- **Exercise description**
The answer must consist of every line in the data that contains "Identity".

- **Provided data**
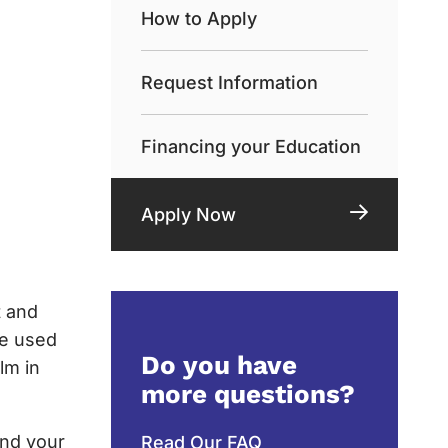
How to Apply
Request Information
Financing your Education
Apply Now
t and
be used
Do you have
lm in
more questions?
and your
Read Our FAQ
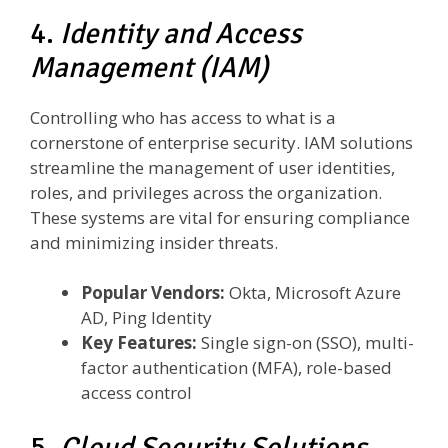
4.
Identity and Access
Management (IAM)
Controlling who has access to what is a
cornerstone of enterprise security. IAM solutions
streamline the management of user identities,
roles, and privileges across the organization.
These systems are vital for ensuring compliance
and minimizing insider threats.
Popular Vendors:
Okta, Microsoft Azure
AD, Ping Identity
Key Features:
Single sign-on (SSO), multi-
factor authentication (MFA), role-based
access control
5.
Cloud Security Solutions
---
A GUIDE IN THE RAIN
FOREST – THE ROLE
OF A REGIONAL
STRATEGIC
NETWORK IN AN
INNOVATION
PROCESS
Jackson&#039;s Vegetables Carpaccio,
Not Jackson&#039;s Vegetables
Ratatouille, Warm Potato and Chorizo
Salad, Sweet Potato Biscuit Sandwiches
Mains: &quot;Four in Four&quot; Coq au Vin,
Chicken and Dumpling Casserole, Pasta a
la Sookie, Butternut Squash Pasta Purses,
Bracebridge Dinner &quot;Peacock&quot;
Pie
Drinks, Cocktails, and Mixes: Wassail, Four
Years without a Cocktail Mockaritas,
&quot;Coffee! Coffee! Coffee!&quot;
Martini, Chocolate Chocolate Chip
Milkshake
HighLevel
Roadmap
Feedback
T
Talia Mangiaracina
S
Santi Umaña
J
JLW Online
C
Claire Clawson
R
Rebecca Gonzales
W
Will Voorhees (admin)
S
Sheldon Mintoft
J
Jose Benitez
...
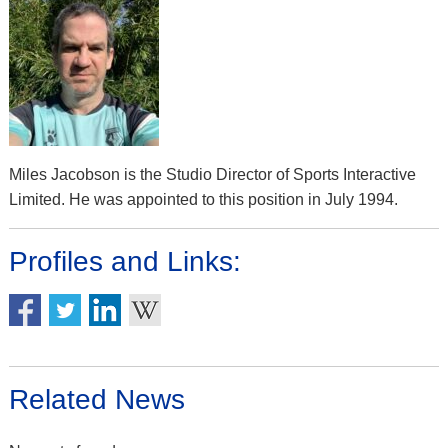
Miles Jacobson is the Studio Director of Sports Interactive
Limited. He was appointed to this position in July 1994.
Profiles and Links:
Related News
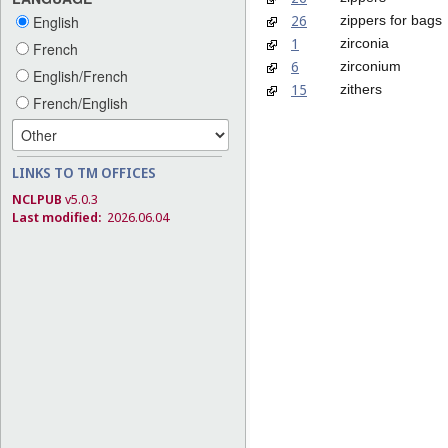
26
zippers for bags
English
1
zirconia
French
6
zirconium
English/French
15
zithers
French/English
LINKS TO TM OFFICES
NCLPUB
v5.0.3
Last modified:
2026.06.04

- **Solution to this problem**
Identity and Access
AD, Ping Identity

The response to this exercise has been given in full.